Concurrent and longitudinal contribution of exposure to bullying in childhood to mental health: The role of vulnerability and resilience
JAMA Psychiatry Oct 24, 2017
Singham T, et al. - This work entailed the characterization of the concurrent and longitudinal contribution of exposure to bullying, towards the mental health in childhood and adolescence using a twin differences design to strengthen causal inference. This study displayed stringent evidence of the direct detrimental contribution of exposure to bullying in childhood. This childhood exposure could be partially regarded as a symptom of preexisting vulnerabilities. Hence, the dissipation of effects over time for many outcomes underscored the potential for resilience in children who were bullied. It was determined that the addition to programs that lowered exposure to bullying, interventions could gain an advantage from targeting the preexisting vulnerabilities and focused on resilience.
Methods
- The candidates were enrolled from the Twins Early Development Study, from population records of births in England and Wales between January 1, 1994, and December 31, 1996.
- The eligible age was between 11 and 16 years of age, recruited during December 1, 2005, to January 31, 2013.
- Data analysis was carried out from January 1, 2016, to June 20, 2017.
- As a part of the exposures, the candidates completed the Multidimensional Peer-Victimization Scale at 11 and 14 years of age.
- The main outcomes comprised of mental health assessments at 11 and 16 years of age.
- It consisted of anxiety, depression, hyperactivity and impulsivity, inattention, conduct problems, and psychotic-like experiences (eg, paranoid thoughts or cognitive disorganization).
Results
- It was noted that the 11108 twins included in the final sample (5894 girls and 5214 boys) were a mean age of 11.3 years at the first assessment and 16.3 years at the last assessment.

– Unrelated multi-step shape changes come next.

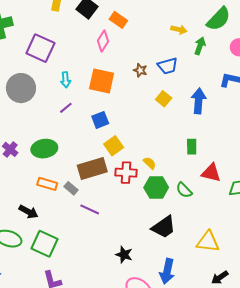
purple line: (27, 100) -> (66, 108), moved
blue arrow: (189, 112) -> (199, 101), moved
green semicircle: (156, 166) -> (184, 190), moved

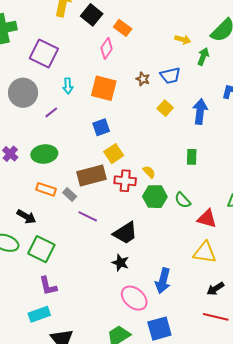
purple line: (66, 108) -> (51, 112), moved
red triangle: (211, 173) -> (207, 219), moved
black trapezoid: (164, 227) -> (125, 233), moved

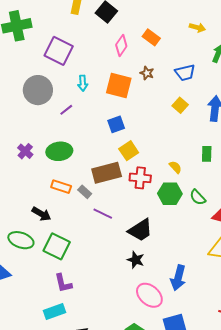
orange rectangle: (123, 28) -> (151, 37), moved
yellow arrow: (183, 40) -> (197, 28), moved
brown star: (143, 79) -> (147, 73), moved
yellow semicircle: (149, 172) -> (175, 167), moved

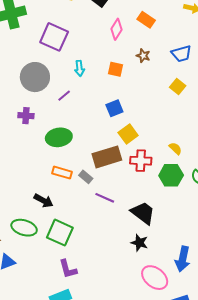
orange square: (119, 86) -> (115, 69), size x0.6
purple cross: (25, 151) -> (26, 116), moved, turned -35
black trapezoid: (140, 230) -> (143, 213), turned -108

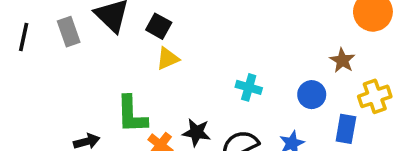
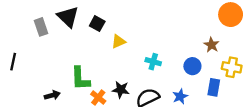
black line: (24, 37) -> (13, 62), moved
yellow triangle: (168, 59) -> (118, 41), moved
yellow cross: (375, 96) -> (232, 67), turned 30

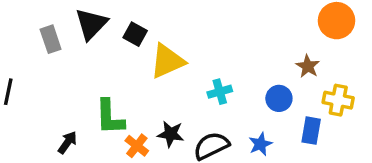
black triangle: (68, 17) -> (91, 24), turned 30
yellow triangle: (118, 41) -> (167, 61), size x1.6
cyan cross: (153, 62) -> (220, 92), turned -32
black arrow: (52, 95) -> (67, 142), turned -40

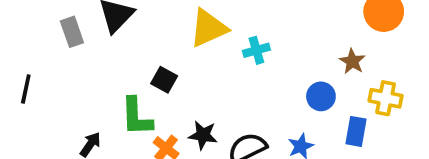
black square: (135, 34) -> (164, 80), moved
yellow triangle: (167, 61) -> (208, 28), moved
cyan cross: (220, 92) -> (256, 50), moved

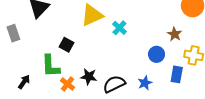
gray rectangle: (72, 32) -> (13, 33), moved
cyan cross: (256, 50) -> (119, 28), turned -32

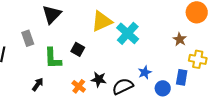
cyan cross: (119, 28) -> (128, 33), size x1.6
blue circle: (157, 54) -> (163, 88), moved
green L-shape: (51, 66) -> (53, 58), moved
blue star: (145, 83) -> (145, 72), moved

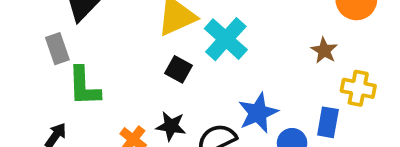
gray rectangle: (28, 38) -> (57, 49), moved
black square: (78, 49) -> (179, 69), moved
blue star: (145, 72) -> (258, 113), size x1.5

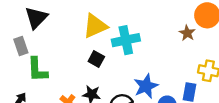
cyan cross: (226, 39) -> (126, 40), turned 36
brown star: (324, 50) -> (187, 33), moved

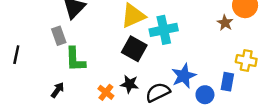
black square: (96, 59) -> (134, 49), size x1.5

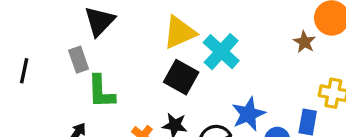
cyan cross: (164, 30) -> (221, 52), turned -36
black line: (16, 55) -> (24, 71), moved

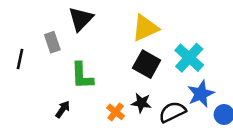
cyan cross: (221, 52) -> (189, 58), moved
gray rectangle: (79, 60) -> (52, 42), moved

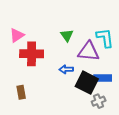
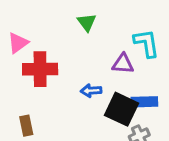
green triangle: (67, 35) -> (87, 22), moved
purple triangle: (89, 51) -> (123, 64), size x0.7

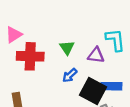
green triangle: (87, 22) -> (67, 48), moved
blue arrow: (91, 91) -> (70, 75), turned -42

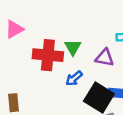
red cross: (30, 56) -> (48, 55), moved

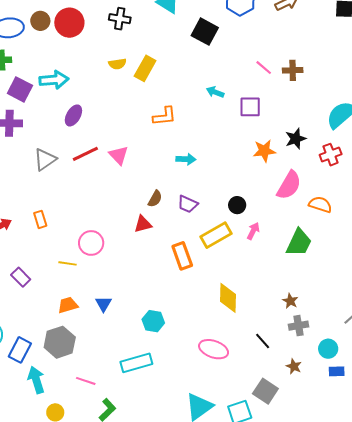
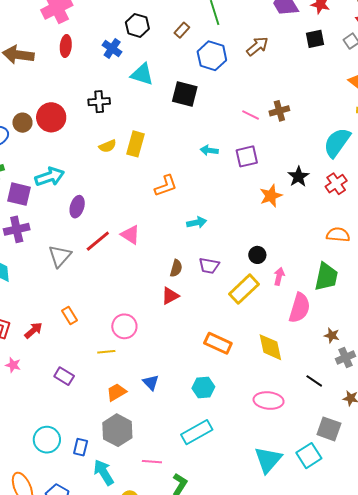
pink semicircle: (289, 185) -> (300, 308), moved
orange rectangle: (182, 256) -> (218, 343), moved, turned -32
blue rectangle: (20, 350) -> (81, 447), size x0.7

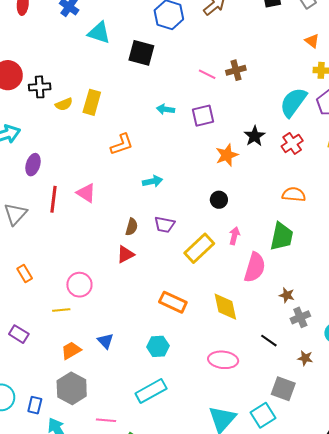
black cross: (99, 102) -> (40, 87), moved
red line: (98, 241) -> (53, 199), turned -44
black circle: (257, 255) -> (219, 200), moved

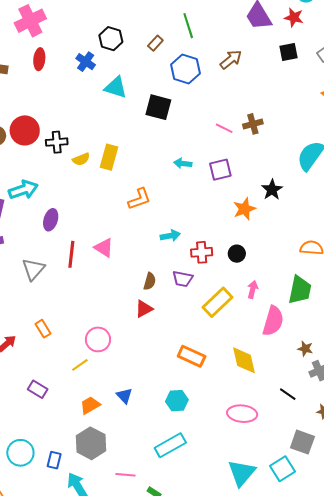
red cross: (292, 143) -> (202, 252), moved, turned 30
yellow line: (61, 310) -> (80, 365), turned -30

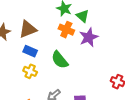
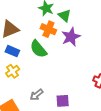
green semicircle: (60, 60) -> (38, 49), moved
yellow cross: (30, 71) -> (13, 71), turned 32

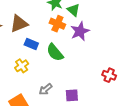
green semicircle: (38, 49) -> (55, 52), moved
blue rectangle: (12, 51) -> (31, 44), moved

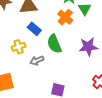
purple star: (80, 31) -> (88, 47), moved
gray arrow: (46, 89) -> (37, 60), moved

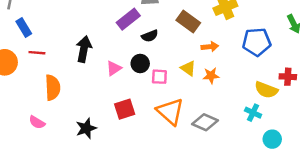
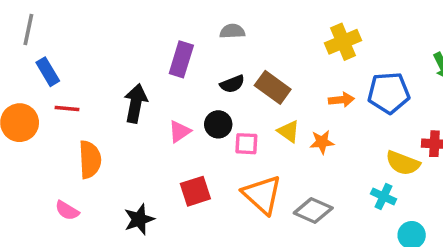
purple rectangle: (128, 19) -> (181, 59), moved, turned -35
brown rectangle: (188, 22) -> (273, 87), moved
orange arrow: (210, 47) -> (341, 100), moved

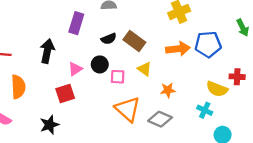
orange arrow: (341, 100) -> (178, 49), size x1.5
orange star: (322, 142) -> (168, 90), moved
red square: (195, 191) -> (65, 93), moved

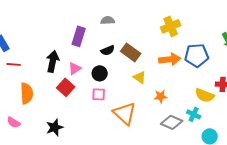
pink triangle: (75, 69) -> (75, 68), moved
pink square: (118, 77) -> (99, 94), moved
red square: (65, 93) -> (66, 87), moved, turned -30
gray diamond: (160, 119) -> (172, 122), moved

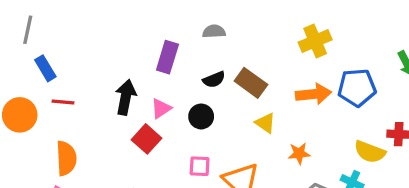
orange semicircle: (27, 93) -> (66, 158), moved
pink square: (99, 94) -> (200, 166), moved

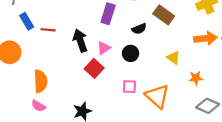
brown rectangle: (251, 83) -> (164, 15), moved
black arrow: (126, 97) -> (80, 41), turned -30
red line: (63, 102) -> (48, 30), moved

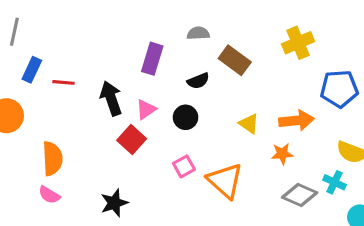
blue rectangle: (27, 21) -> (32, 70), turned 56
orange arrow: (205, 38) -> (296, 120), moved
pink square: (129, 87) -> (184, 166), turned -32

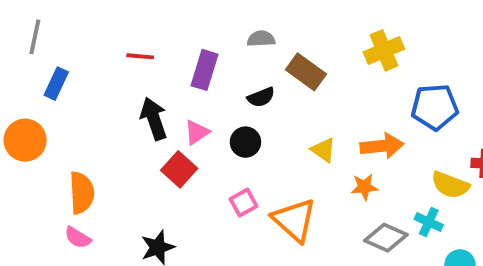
red line: (63, 82) -> (140, 56), moved

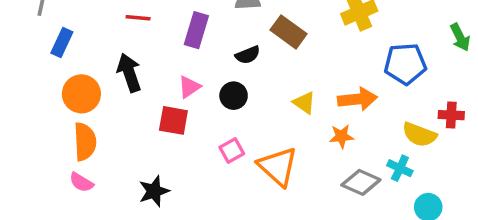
black arrow: (154, 119) -> (129, 73), moved
orange circle: (25, 140) -> (81, 94), moved
red square: (179, 169) -> (173, 120), turned -32

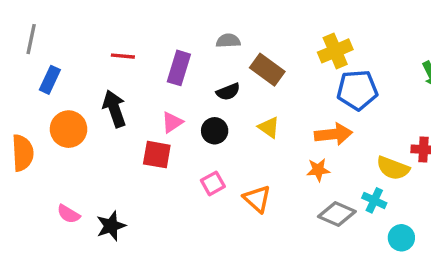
blue pentagon: (405, 64) -> (357, 90), moved
yellow triangle: (304, 103) -> (269, 127), moved
orange semicircle: (85, 142) -> (23, 153), moved
orange triangle: (278, 166) -> (257, 199), size x0.7
black star: (154, 191) -> (111, 226), moved

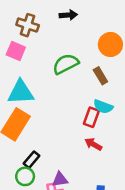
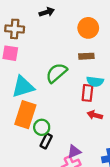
green semicircle: (66, 64) -> (56, 73), moved
brown rectangle: (100, 76) -> (86, 56), turned -48
green circle: (25, 176) -> (42, 127), moved

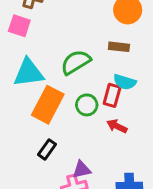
orange rectangle: (25, 115) -> (48, 105), moved
green circle: (42, 127) -> (87, 105), moved

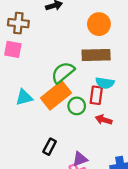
brown rectangle: (119, 47) -> (96, 55), size x1.6
cyan triangle: (29, 73) -> (24, 97), moved, size x0.7
orange rectangle: (48, 105) -> (56, 95), moved, turned 32

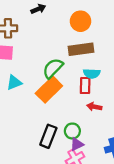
cyan triangle: (24, 97) -> (14, 83), moved
green circle: (77, 106) -> (72, 131), moved
black rectangle: (50, 147) -> (48, 136), size x1.5

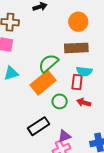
green circle: (72, 131) -> (60, 101), moved
black rectangle: (48, 136) -> (38, 126), turned 30

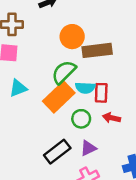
orange circle: (78, 22) -> (72, 37), moved
cyan semicircle: (84, 71) -> (85, 88), moved
purple triangle: (64, 136) -> (88, 148), moved

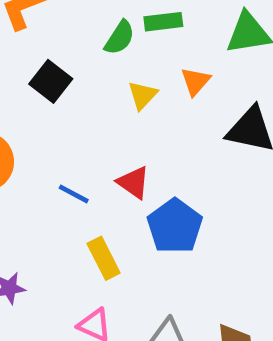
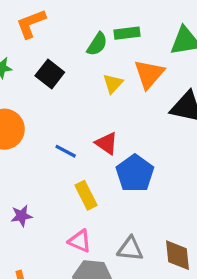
orange triangle: (195, 81) -> (149, 74), size x1.5

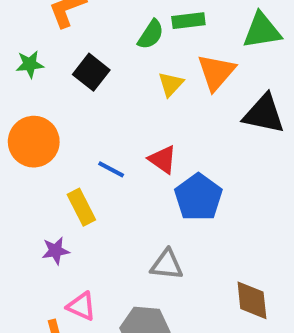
yellow rectangle: (86, 195) -> (81, 207), moved
pink triangle: (80, 241) -> (81, 306), moved
gray triangle: (130, 249) -> (167, 265), moved

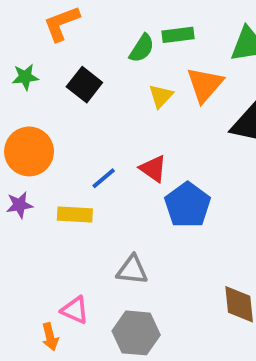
blue line: (111, 169) -> (104, 178), turned -68
yellow rectangle: (81, 207) -> (75, 215), turned -60
purple star: (56, 251) -> (19, 205), moved
gray triangle: (167, 265) -> (132, 270), moved

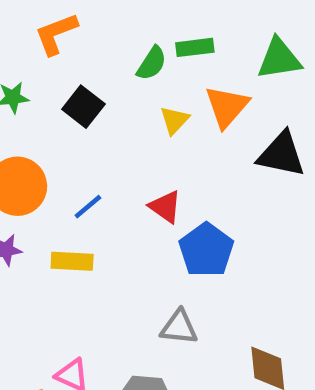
blue line: (104, 178) -> (88, 207), moved
gray triangle: (132, 270) -> (179, 327), moved

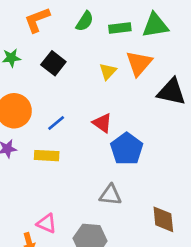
green triangle: (279, 59) -> (155, 25), moved
green semicircle: (152, 63) -> (85, 21), moved

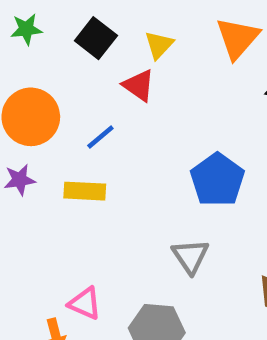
yellow triangle: (108, 71) -> (159, 45), moved
red triangle: (102, 123) -> (139, 85), moved
gray triangle: (110, 195) -> (190, 256), turned 50

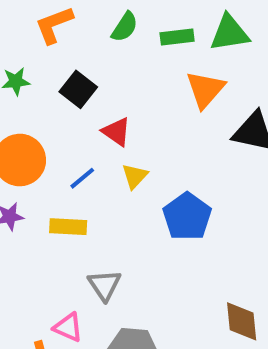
yellow triangle: (159, 45) -> (135, 176), moved
gray triangle: (190, 256) -> (104, 285), moved

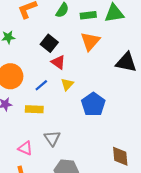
black square: (78, 89) -> (49, 43), moved
orange triangle: (205, 89) -> (90, 41), moved
pink triangle: (68, 327) -> (25, 148), moved

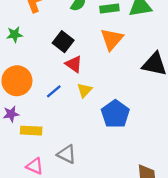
yellow rectangle: (34, 109) -> (31, 131), moved
gray triangle: (52, 138) -> (67, 154), turned -30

- Consistency was found in the most stringent twin differences estimates (monozygotic) with causal contribution of exposure to bullying at 11 years to concurrent anxiety, depression, hyperactivity and impulsivity, inattention, and conduct problems.
- Decreased effects were reported over time; that is, significant concurrent contributions to anxiety (β = 0.27; 95% CI, 0.22-0.33) persisted for 2 years (β = 0.12; 95% CI, 0.04-0.20) but not 5 years.
- Persistence was determined of the direct contributions to paranoid thoughts and cognitive disorganization, for 5 years.